La deuxième raison est plus intime : elle concerne mes quatre enfants et notamment mes fils de 18 et 16 ans qui vont bientôt conduire ou apprendre à le faire. Je voulais qu’ils sachent ce qu’il m’était arrivé ; qu’ils aient conscience de la fragilité de la vie humaine et de la responsabilité que l’on endosse, vis-à-vis de soi et des autres usagers, lorsque l’on prend le volant.

Tf. : Que souhaitez-vous que le lecteur retienne ?

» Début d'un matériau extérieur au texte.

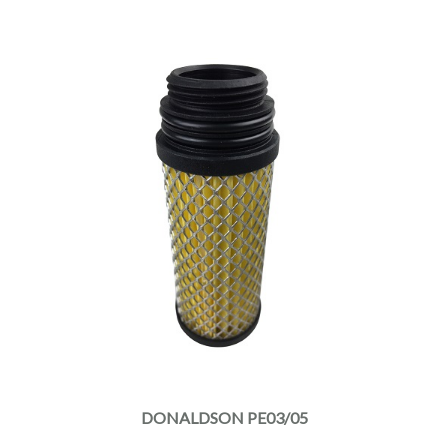
DONALDSON PE03/05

B.P. : Je souhaite déclencher une prise de conscience. Les automobilistes doivent comprendre que le code de la route, les radars automatiques, tout cet arsenal existe pour faire respecter la loi et les protéger. C’est tout de même très bizarre, personne ne se plaint lorsque l’on sanctionne un délinquant sexuel ou un voleur, mais, à en croire certains, la route devrait être une zone de non-droit. Beaucoup pensent que l’on devrait se contenter du seuil que nous avons péniblement atteint de moins de 4 000 tués par an : c’est un raisonnement absurde ! Rien ne justifie que des conducteurs ou des piétons perdent la vie sur la route.
J’aimerais par ailleurs que les automobilistes aient des notions d’accidentologie, une discipline qui n’est pas suffisamment enseignée, à mon sens, lors du passage du permis de conduire. Saviez-vous par exemple qu’en diminuant d’un kilomètre/heure la vitesse moyenne sur les routes, on pourrait faire baisser de 4 % le nombre d’accidents ? De même, saviez-vous qu’un accident peut être mortel dès 50 km/heure et, qu’à cette vitesse, le choc correspond à une chute du 4e étage d’un immeuble ?

« Un jour, sur la route, j’ai tué un homme », de Bertrand Parent chez Max Milo Témoignages. 16 euros. 156 pages.